Exercise aim: Leaving out every line that comes before the one containing "neck: (209, 452)", output the rest of the records exactly, the final line included.

Information provided:
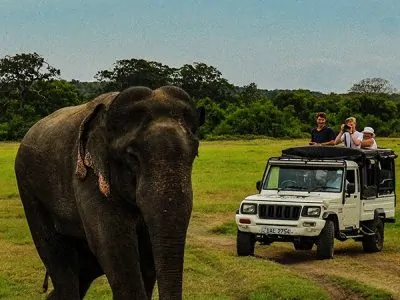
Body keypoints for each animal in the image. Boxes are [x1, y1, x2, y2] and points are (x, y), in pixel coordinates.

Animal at [14, 85, 205, 298]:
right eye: (132, 156)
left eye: (195, 153)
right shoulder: (88, 177)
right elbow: (114, 246)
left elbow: (147, 258)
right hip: (28, 189)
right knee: (59, 260)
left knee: (83, 273)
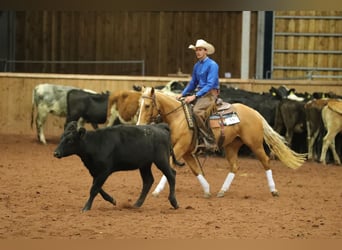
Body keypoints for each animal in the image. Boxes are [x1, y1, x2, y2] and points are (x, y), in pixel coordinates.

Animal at [137, 87, 308, 198]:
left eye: (147, 105)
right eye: (139, 105)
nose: (139, 125)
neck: (179, 117)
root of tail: (254, 112)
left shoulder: (180, 149)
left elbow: (170, 166)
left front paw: (157, 191)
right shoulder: (186, 153)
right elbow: (195, 170)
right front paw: (207, 190)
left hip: (255, 144)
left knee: (265, 161)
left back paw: (273, 190)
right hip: (231, 146)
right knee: (234, 166)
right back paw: (222, 191)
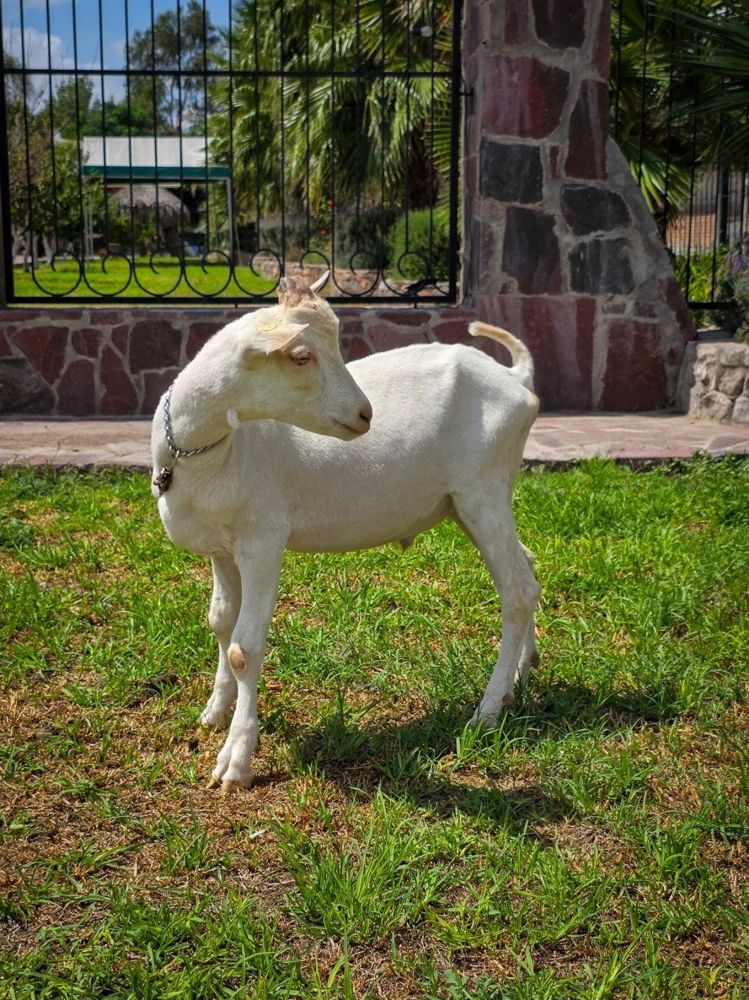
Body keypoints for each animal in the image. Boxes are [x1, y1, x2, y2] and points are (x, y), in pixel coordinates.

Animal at [151, 274, 540, 792]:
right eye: (301, 356)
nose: (364, 414)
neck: (209, 452)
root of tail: (517, 380)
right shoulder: (223, 548)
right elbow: (219, 621)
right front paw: (214, 711)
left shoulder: (262, 541)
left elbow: (243, 647)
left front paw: (236, 761)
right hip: (477, 499)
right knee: (528, 569)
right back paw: (522, 675)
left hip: (484, 487)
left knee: (516, 591)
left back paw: (488, 711)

Result of this task:
neck: (209, 452)
root of tail: (517, 380)
right shoulder: (223, 548)
right elbow: (219, 621)
right front paw: (214, 711)
left shoulder: (262, 541)
left elbow: (243, 647)
left front paw: (236, 761)
right hip: (477, 499)
right knee: (528, 569)
right back paw: (522, 675)
left hip: (484, 487)
left knee: (516, 591)
left back paw: (488, 711)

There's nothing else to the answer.